Description of the task:
Every line below between the line holding "migration de l’encre, évitant" and the line holding "couleurs ou de détails fins et complexes.", inclusive, should be repeated exactly, and all other lines omitted.

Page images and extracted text
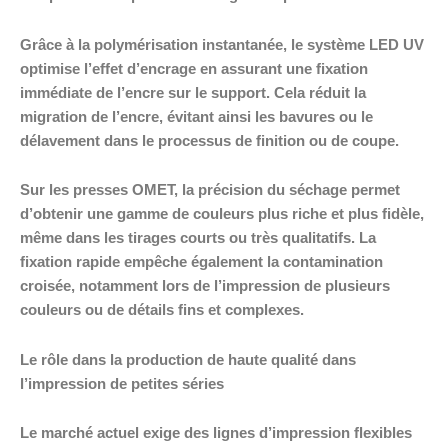
Grâce à la polymérisation instantanée, le système LED UV
optimise l’effet d’encrage en assurant une fixation
immédiate de l’encre sur le support. Cela réduit la
migration de l’encre, évitant ainsi les bavures ou le
délavement dans le processus de finition ou de coupe.
Sur les presses OMET, la précision du séchage permet
d’obtenir une gamme de couleurs plus riche et plus fidèle,
même dans les tirages courts ou très qualitatifs. La
fixation rapide empêche également la contamination
croisée, notamment lors de l’impression de plusieurs
couleurs ou de détails fins et complexes.
Le rôle dans la production de haute qualité dans
l’impression de petites séries
Le marché actuel exige des lignes d’impression flexibles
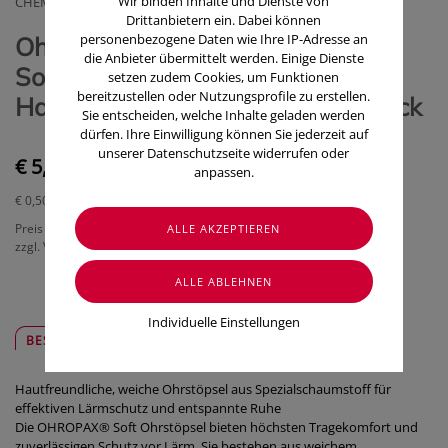
Wir binden Inhalte und Dienste von
CHEMOMEDICA MEDIZINTECHNIK U.ARZNEIMITTEL GMBH
Drittanbietern ein. Dabei können
personenbezogene Daten wie Ihre IP-Adresse an
Ohrenschutz Ohropax
die Anbieter übermittelt werden. Einige Dienste
Soft/geraeuscheschutz In
setzen zudem Cookies, um Funktionen
bereitzustellen oder Nutzungsprofile zu erstellen.
Haengeverpackung Pohrs 10 Stück
Sie entscheiden, welche Inhalte geladen werden
dürfen. Ihre Einwilligung können Sie jederzeit auf
unserer Datenschutzseite widerrufen oder
€ 5,00
anpassen.
€ 0,50
/ Stück
Preis inkl. MwSt.
zzgl. Versandkosten
Individuelle Einstellungen
BESCHREIBUNG
SICHER & REGIONAL
Hautfreundliche, weiche Ohrstöpsel aus Spezialschaumstoff für
effektiven Lärmschutz und entspannte Ruhe
Die OHROPAX® Soft Ohrstöpsel bieten höchsten Tragekomfort und
zuverlässigen Schutz vor Lärm. Sie bestehen aus weichem,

Result:
migration de l’encre, évitant ainsi les bavures ou le
délavement dans le processus de finition ou de coupe.
Sur les presses OMET, la précision du séchage permet
d’obtenir une gamme de couleurs plus riche et plus fidèle,
même dans les tirages courts ou très qualitatifs. La
fixation rapide empêche également la contamination
croisée, notamment lors de l’impression de plusieurs
couleurs ou de détails fins et complexes.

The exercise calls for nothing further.